Unsurprisingly, Dian hong tea from Yunnan is one of the most featured tea in the 365 teas challenge. It is a black tea and gives a lot of comforts. At the same time, it is full-bodied with a lot of character.
This tea did not have a lot of buds considering that some dian hongs are only golden buds, and its taste was not as sweet as some other I have tried. Nevertheless, its flavours that I could taste included chocolate, fruitiness, smokiness, spiciness and maltiness. It was vibrant and fulfilling.
On this website, I have found some fascinating information regarding the history of dian hong. I knew that it was a relatively new tea from Yunnan. Indeed, it was ‘invented’ during the wartime in the late 1930ies when Fujian and other black tea producing provinces of China were occupied. The ruling government then was retreated in Sichuan and sent some teams to the neighbouring Yunnan province where they explored setting up of black tea production. And in Feng Qing, Lincang the first Yunnanese black teas was invented.

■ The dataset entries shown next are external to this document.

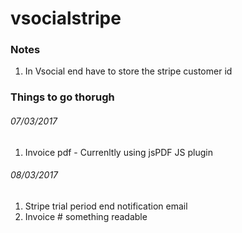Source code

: # vsocialstripe

### Notes

1. In Vsocial end have to store the stripe customer id

### Things to go thorugh

###### 07/03/2017
1. Invoice pdf - Currenltly using jsPDF JS plugin

###### 08/03/2017
1. Stripe trial period end notification email
2. Invoice # something readable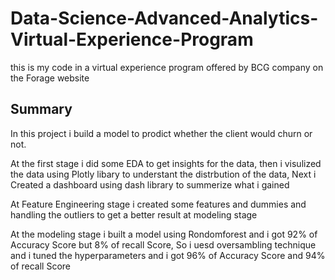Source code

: # Data-Science-Advanced-Analytics-Virtual-Experience-Program
<p> this is my code in a virtual experience program offered by BCG company on the Forage website </p>

 ## Summary
 <p>In this project i build a model to prodict whether the client would churn or not.</p>
 <p>At the first stage i did some EDA to get insights for the data, then i visulized the data using Plotly libary to understant the distrbution of the data, Next i Created a dashboard using dash library to summerize what i gained</p>
 <p>At Feature Engineering stage i created some features and dummies and handling the outliers to get a better result at modeling stage</p>
 <p> At the modeling stage i built a model using Rondomforest and i got 92% of Accuracy Score but 8% of recall Score, So i uesd oversambling technique and i tuned the hyperparameters and i got 96% of Accuracy Score and 94% of recall Score </p>
  
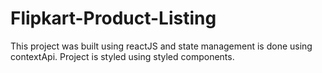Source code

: # Flipkart-Product-Listing

This project was built using reactJS and state management is done using contextApi. Project is styled using styled components.
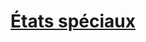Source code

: ﻿---
!LinkItem
Link: conditions_hd.md
NameLink: <!--NameLink-->[États spéciaux](hd_conditions.md)<!--/NameLink-->
Id: manage_health_hd.md#États-spéciaux
ParentLink: manage_health_hd.md#gérer-la-santé
Name: États spéciaux
ParentName: Gérer la santé
Attributes: {}
AttributesDictionary: >+
  {}

---




# [États spéciaux](hd_conditions.md)



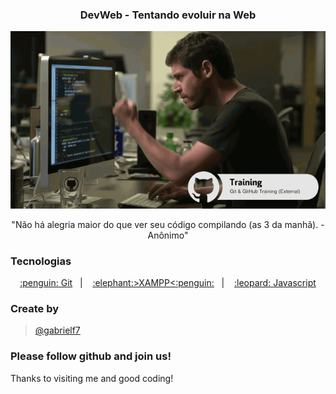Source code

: <div align="center">
  <h3>DevWeb - Tentando evoluir na Web</h3>
  
  <img alt="Codigo Funcionando" src="https://github.com/gabrielf7/dev-web-aulas/blob/master/funcionou.gif" >
  
  <p>"Não há alegria maior do que ver seu código compilando (as 3 da manhã). - Anônimo"</p>
</div>

### Tecnologias

<p align="center">
  <a href="https://git-scm.com/">:penguin: Git</a>&nbsp;&nbsp;&nbsp;|&nbsp;&nbsp;&nbsp;
  <a href="https://www.apachefriends.org/index.html">:elephant:>XAMPP<:penguin:</a>&nbsp;&nbsp;&nbsp;|&nbsp;&nbsp;&nbsp;
  <a href="https://github.com/braziljs/eloquente-javascript/blob/master/chapters/02-estrutura-do-programa.md">:leopard: Javascript</a>
</p>

### Create by 

> [@gabrielf7](https://github.com/gabrielf7)

### Please follow github and join us!
Thanks to visiting me and good coding!
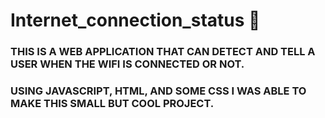 # Internet_connection_status 📶

### THIS IS A WEB APPLICATION THAT CAN DETECT AND TELL A USER WHEN THE WIFI IS CONNECTED OR NOT. ###

### USING JAVASCRIPT, HTML, AND SOME CSS I WAS ABLE TO MAKE THIS SMALL BUT COOL PROJECT. ###
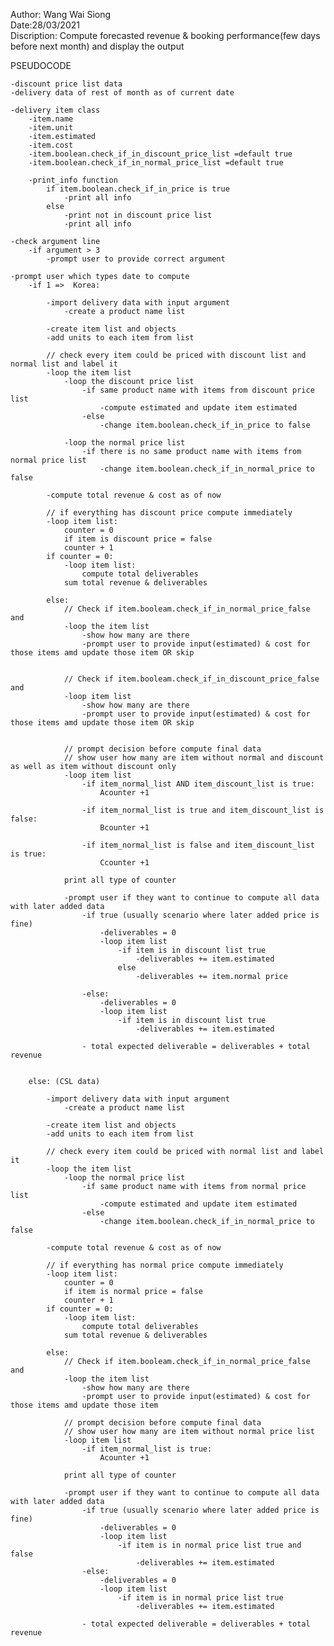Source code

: Author: Wang Wai Siong  
Date:28/03/2021  
Discription: Compute forecasted revenue & booking performance(few days before next month) and display the output  

PSEUDOCODE

    -discount price list data
    -delivery data of rest of month as of current date

    -delivery item class
        -item.name
        -item.unit
        -item.estimated
        -item.cost
        -item.boolean.check_if_in_discount_price_list =default true
        -item.boolean.check_if_in_normal_price_list =default true

        -print_info function
            if item.boolean.check_if_in_price is true
                -print all info
            else
                -print not in discount price list
                -print all info

    -check argument line
        -if argument > 3
            -prompt user to provide correct argument

    -prompt user which types date to compute
        -if 1 =>  Korea:

            -import delivery data with input argument
                -create a product name list

            -create item list and objects 
            -add units to each item from list

            // check every item could be priced with discount list and normal list and label it
            -loop the item list 
                -loop the discount price list
                    -if same product name with items from discount price list
                        -compute estimated and update item estimated
                    -else
                        -change item.boolean.check_if_in_price to false

                -loop the normal price list
                    -if there is no same product name with items from normal price list
                        -change item.boolean.check_if_in_normal_price to false

            -compute total revenue & cost as of now

            // if everything has discount price compute immediately
            -loop item list:
                counter = 0
                if item is discount price = false
                counter + 1
            if counter = 0:
                -loop item list:
                    compute total deliverables
                sum total revenue & deliverables

            else:
                // Check if item.booleam.check_if_in_normal_price_false and
                -loop the item list
                    -show how many are there
                    -prompt user to provide input(estimated) & cost for those items amd update those item OR skip


                // Check if item.booleam.check_if_in_discount_price_false and
                -loop item list
                    -show how many are there
                    -prompt user to provide input(estimated) & cost for those items amd update those item OR skip


                // prompt decision before compute final data
                // show user how many are item without normal and discount as well as item without discount only
                -loop item list
                    -if item_normal_list AND item_discount_list is true:
                        Acounter +1
                    
                    -if item_normal_list is true and item_discount_list is false:
                        Bcounter +1

                    -if item_normal_list is false and item_discount_list is true:
                        Ccounter +1

                print all type of counter

                -prompt user if they want to continue to compute all data with later added data
                    -if true (usually scenario where later added price is fine)
                        -deliverables = 0
                        -loop item list
                            -if item is in discount list true
                                -deliverables += item.estimated
                            else
                                -deliverables += item.normal price

                    -else:
                        -deliverables = 0
                        -loop item list
                            -if item is in discount list true
                                -deliverables += item.estimated

                    - total expected deliverable = deliverables + total revenue


        else: (CSL data)

            -import delivery data with input argument
                -create a product name list

            -create item list and objects 
            -add units to each item from list

            // check every item could be priced with normal list and label it
            -loop the item list 
                -loop the normal price list
                    -if same product name with items from normal price list
                        -compute estimated and update item estimated
                    -else
                        -change item.boolean.check_if_in_normal_price to false

            -compute total revenue & cost as of now

            // if everything has normal price compute immediately
            -loop item list:
                counter = 0
                if item is normal price = false
                counter + 1
            if counter = 0:
                -loop item list:
                    compute total deliverables
                sum total revenue & deliverables

            else:
                // Check if item.booleam.check_if_in_normal_price_false and
                -loop the item list
                    -show how many are there
                    -prompt user to provide input(estimated) & cost for those items amd update those item 

                // prompt decision before compute final data
                // show user how many are item without normal price list
                -loop item list
                    -if item_normal_list is true:
                        Acounter +1

                print all type of counter

                -prompt user if they want to continue to compute all data with later added data
                    -if true (usually scenario where later added price is fine)
                        -deliverables = 0
                        -loop item list
                            -if item is in normal price list true and false
                                -deliverables += item.estimated
                    -else:
                        -deliverables = 0
                        -loop item list
                            -if item is in normal price list true
                                -deliverables += item.estimated

                    - total expected deliverable = deliverables + total revenue




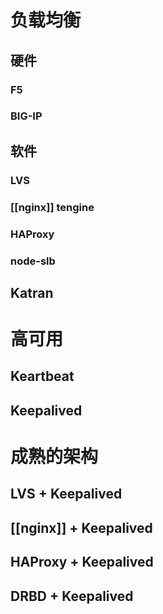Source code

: # 负载均衡
## 硬件 
### F5
### BIG-IP

## 软件
### LVS
### [[nginx]]  tengine

### HAProxy

### node-slb

## Katran


# 高可用
## Keartbeat

## Keepalived


# 成熟的架构
## LVS + Keepalived

## [[nginx]] + Keepalived

## HAProxy + Keepalived

## DRBD + Keepalived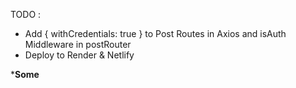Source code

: TODO :
- Add { withCredentials: true } to Post Routes in Axios and isAuth Middleware in postRouter
- Deploy to Render & Netlify

***Some**

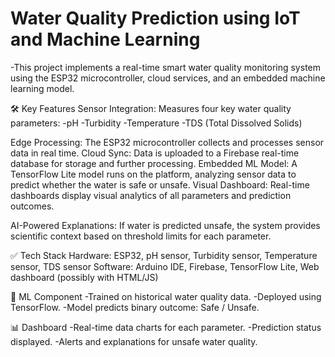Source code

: # Water Quality Prediction using IoT and Machine Learning
-This project implements a real-time smart water quality monitoring system using the ESP32 microcontroller, cloud services, and an embedded machine learning model.

🛠️ Key Features
Sensor Integration: Measures four key water quality parameters:
-pH
-Turbidity
-Temperature
-TDS (Total Dissolved Solids)

Edge Processing: The ESP32 microcontroller collects and processes sensor data in real time.
Cloud Sync: Data is uploaded to a Firebase real-time database for storage and further processing.
Embedded ML Model: A TensorFlow Lite model runs on the platform, analyzing sensor data to predict whether the water is safe or unsafe.
Visual Dashboard: Real-time dashboards display visual analytics of all parameters and prediction outcomes.

AI-Powered Explanations: If water is predicted unsafe, the system provides scientific context based on threshold limits for each parameter.

✅ Tech Stack
Hardware: ESP32, pH sensor, Turbidity sensor, Temperature sensor, TDS sensor
Software: Arduino IDE, Firebase, TensorFlow Lite, Web dashboard (possibly with HTML/JS)

🧠 ML Component
-Trained on historical water quality data.
-Deployed using TensorFlow.
-Model predicts binary outcome: Safe / Unsafe.

📊 Dashboard
-Real-time data charts for each parameter.
-Prediction status displayed.
-Alerts and explanations for unsafe water quality.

There are way too many varieties of dian hong cha. Their leaves differ in shape and size. Some are entirely orange (golden buds) some are black. This one was about 20% golden buds and exceeded my expectations. I can see how dian hong cha can be even more popular.
Harvest time: 2019
Leave colour: Black/dark brown with golden buds
Liquor colour: Dark amber
Tea aroma: Fruity and malt
Tea taste: Full-bodied with spicy, fruity, chocolate notes
Steeping/brewing: Place 4 g of tea leaves in gaiwan and add water at about 95°C. Steep for 20 seconds. To each consecutive steeping add 5 seconds. You can steep up to 4-5 times.
Shelf life: Up to three years or more.